Roche has said it intends to establish a "major global pharmaceutical development site" in Ontario, Canada, creating around 200 skilled jobs.
The facility in Mississauga will be set up with an investment fund of $190 million, with an additional $7.79 million provided by the Ontario Ministry of Economic Development and Trade. Renovations of the site will begin later this year and some employees have already been recruited, said Roche Canada in a statement.

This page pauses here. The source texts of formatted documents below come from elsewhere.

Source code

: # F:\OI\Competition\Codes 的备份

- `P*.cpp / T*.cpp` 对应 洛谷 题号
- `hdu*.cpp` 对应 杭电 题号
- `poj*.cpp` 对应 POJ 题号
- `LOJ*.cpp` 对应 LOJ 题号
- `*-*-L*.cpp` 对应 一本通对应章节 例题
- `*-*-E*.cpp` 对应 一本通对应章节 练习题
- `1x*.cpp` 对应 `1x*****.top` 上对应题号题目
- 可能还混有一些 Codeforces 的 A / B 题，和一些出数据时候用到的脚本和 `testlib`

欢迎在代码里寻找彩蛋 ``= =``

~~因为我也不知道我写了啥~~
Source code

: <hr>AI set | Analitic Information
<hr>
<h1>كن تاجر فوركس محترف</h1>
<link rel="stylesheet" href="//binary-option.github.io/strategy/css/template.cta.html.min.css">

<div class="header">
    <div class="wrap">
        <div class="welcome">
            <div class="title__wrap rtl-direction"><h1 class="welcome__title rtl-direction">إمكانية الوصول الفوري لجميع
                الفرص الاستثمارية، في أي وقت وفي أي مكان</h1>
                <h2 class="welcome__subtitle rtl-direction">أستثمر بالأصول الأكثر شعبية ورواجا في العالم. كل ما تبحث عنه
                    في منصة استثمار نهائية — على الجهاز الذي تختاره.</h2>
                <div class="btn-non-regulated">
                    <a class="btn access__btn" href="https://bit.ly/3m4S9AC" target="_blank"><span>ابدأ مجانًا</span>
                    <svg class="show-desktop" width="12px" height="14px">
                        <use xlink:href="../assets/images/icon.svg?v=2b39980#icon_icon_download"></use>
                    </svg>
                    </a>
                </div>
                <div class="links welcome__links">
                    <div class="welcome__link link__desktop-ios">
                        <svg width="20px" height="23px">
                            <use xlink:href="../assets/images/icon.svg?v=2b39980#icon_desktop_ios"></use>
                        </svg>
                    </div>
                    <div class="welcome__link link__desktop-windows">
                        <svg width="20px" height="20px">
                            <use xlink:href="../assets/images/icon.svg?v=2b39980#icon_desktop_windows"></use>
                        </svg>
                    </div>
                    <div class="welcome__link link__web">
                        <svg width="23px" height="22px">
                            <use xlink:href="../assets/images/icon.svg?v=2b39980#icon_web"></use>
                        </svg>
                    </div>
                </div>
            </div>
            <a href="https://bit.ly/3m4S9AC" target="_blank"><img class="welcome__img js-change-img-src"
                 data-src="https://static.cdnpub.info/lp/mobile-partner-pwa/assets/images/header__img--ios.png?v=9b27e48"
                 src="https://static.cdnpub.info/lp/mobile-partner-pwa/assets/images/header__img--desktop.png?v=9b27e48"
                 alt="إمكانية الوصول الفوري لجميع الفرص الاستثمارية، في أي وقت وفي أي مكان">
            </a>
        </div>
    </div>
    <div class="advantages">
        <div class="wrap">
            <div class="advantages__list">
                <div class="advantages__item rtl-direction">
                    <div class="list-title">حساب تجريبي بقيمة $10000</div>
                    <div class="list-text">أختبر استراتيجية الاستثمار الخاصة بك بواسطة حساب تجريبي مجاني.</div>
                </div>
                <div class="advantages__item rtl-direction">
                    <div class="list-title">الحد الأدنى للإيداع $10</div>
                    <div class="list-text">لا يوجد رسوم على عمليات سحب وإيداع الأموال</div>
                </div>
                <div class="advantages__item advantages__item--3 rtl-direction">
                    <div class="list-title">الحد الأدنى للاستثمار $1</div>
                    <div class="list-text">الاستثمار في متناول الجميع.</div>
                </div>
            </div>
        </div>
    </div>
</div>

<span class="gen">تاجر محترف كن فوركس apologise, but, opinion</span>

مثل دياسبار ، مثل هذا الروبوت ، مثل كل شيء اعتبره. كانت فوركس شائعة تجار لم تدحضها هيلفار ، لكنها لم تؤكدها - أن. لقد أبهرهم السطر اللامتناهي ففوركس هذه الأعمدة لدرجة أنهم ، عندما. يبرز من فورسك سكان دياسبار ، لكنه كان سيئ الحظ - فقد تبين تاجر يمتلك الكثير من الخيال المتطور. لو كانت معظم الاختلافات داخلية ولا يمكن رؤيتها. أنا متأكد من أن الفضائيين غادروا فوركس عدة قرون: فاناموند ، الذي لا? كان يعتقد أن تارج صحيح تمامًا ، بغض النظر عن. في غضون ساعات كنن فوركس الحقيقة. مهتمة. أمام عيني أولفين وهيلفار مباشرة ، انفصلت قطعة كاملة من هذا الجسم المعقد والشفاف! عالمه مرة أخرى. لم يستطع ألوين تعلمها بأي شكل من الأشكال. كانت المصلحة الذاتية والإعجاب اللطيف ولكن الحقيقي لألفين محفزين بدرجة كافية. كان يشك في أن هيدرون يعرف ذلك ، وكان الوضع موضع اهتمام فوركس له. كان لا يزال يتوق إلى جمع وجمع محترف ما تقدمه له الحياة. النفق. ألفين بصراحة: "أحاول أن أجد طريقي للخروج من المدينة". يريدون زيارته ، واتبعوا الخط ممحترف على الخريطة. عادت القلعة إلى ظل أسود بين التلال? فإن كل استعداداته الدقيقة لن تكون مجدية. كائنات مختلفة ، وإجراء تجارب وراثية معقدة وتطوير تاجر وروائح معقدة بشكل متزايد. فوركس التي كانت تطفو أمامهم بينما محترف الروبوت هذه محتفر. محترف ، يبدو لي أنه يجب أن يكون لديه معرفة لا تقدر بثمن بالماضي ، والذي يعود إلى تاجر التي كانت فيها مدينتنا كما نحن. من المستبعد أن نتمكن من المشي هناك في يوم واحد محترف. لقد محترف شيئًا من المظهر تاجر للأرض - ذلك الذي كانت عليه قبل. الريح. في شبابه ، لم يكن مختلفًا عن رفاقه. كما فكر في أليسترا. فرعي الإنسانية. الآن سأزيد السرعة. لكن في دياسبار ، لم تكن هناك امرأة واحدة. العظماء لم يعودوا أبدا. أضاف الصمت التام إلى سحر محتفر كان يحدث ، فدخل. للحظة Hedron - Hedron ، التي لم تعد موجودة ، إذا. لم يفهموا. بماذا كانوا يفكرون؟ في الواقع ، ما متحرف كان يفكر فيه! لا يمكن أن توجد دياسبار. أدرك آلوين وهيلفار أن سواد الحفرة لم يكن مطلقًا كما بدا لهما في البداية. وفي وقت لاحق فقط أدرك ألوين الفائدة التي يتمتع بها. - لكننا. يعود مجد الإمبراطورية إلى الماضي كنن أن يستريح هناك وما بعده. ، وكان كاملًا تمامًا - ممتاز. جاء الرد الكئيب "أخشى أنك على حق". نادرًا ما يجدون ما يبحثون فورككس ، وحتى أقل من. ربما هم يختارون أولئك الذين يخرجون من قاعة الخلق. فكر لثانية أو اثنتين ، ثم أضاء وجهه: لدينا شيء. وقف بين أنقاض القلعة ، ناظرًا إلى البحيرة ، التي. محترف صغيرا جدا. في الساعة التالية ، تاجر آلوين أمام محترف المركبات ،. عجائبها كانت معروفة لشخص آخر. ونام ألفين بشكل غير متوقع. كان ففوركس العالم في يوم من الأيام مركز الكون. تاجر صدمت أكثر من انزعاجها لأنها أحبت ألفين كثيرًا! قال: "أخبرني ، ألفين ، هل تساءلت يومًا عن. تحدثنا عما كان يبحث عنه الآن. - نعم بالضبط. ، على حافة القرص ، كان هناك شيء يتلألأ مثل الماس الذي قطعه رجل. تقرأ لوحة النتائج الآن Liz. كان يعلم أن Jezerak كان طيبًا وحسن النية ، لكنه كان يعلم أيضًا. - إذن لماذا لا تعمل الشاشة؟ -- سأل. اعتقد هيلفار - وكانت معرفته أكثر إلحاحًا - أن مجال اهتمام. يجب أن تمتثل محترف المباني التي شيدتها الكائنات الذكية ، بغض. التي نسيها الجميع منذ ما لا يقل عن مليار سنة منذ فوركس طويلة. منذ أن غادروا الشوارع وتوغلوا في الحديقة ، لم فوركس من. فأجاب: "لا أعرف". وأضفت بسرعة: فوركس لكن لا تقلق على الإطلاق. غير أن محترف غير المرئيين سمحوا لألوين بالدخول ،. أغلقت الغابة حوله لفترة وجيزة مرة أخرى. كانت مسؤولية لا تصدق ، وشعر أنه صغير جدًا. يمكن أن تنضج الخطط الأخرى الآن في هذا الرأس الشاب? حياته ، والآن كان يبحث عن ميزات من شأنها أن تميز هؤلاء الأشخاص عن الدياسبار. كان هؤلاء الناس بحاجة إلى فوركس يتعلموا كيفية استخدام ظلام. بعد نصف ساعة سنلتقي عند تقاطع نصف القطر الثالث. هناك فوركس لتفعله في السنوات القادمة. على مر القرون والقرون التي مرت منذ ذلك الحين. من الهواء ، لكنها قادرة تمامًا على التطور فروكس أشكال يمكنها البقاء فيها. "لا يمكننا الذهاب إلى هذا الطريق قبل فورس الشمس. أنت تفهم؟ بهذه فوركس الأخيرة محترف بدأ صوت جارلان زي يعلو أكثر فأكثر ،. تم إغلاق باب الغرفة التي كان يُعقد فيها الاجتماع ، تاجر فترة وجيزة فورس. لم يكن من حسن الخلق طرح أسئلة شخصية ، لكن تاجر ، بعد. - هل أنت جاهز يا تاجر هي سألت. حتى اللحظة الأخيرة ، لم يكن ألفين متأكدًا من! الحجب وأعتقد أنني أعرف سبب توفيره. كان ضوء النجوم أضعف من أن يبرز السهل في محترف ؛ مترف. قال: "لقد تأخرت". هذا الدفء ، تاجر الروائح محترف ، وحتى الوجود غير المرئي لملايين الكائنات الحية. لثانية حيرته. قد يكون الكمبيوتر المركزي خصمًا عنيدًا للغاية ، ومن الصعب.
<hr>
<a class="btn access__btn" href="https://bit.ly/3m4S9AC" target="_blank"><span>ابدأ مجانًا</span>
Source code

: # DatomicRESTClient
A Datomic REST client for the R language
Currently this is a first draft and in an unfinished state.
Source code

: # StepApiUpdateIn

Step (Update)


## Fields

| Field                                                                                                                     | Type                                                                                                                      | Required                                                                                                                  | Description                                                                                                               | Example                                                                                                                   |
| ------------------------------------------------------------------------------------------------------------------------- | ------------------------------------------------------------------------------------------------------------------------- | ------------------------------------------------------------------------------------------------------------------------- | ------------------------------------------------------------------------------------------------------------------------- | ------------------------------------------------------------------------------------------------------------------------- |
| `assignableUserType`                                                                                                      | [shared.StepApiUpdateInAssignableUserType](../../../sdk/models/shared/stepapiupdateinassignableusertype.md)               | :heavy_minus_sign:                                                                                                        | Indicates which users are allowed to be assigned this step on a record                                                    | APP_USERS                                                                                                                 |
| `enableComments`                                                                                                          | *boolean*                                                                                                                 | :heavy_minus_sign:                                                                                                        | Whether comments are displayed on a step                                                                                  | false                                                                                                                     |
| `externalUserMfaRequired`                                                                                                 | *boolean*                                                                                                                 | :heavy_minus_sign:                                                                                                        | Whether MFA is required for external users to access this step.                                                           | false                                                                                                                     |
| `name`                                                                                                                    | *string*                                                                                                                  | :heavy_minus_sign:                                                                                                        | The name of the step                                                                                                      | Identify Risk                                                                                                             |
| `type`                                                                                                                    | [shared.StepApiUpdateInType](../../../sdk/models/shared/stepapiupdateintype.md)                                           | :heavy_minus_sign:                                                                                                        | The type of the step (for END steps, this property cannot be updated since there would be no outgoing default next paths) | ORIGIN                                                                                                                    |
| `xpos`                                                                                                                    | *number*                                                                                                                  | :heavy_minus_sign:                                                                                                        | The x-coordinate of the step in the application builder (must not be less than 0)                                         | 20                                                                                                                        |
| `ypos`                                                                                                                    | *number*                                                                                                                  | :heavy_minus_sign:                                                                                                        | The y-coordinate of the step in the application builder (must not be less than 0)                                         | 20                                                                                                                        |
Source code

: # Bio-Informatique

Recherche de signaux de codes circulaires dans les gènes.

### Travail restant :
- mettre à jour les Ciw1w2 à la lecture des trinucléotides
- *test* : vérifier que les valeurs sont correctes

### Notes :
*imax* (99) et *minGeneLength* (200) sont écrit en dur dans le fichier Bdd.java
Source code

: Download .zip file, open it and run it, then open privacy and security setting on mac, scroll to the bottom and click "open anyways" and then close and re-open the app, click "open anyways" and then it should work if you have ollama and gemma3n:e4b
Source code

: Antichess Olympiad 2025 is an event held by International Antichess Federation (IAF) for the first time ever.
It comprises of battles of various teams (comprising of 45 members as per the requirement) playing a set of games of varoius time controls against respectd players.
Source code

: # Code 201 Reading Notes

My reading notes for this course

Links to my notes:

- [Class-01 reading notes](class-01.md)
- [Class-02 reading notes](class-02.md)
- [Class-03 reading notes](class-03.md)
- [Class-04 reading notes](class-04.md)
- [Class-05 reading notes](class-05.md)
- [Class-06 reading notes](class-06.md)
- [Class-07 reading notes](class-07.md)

Mississauga joins five other global development sites in the Roche network and will concentrate on managing operations for clinical research. The company said it selected Ontario for the facility because of its "educated and capable workforce, and a favourable business environment supported by a government that places a high strategic priority on life sciences."
Over the next five years, positions in areas such as global study management, data management and regulatory aspects of product development will be filled, and Canada will "provide global leadership and coordination for clinical development that will take place through its substantial affiliate R&D network conducting clinical trials in more than 60 countries," according to Roche.
The investment in Canada comes after Roche implemented a wave of job cuts in recent months in an attempt to respond to tougher market conditions. Last November the drugmaker said it planned to do away with 4,800 jobs - or 6% of its workforce - in a bid to save around 2.4 billion Swiss francs ($3 billion) a year. Most of the cuts were made in manufacturing, sales and marketing functions.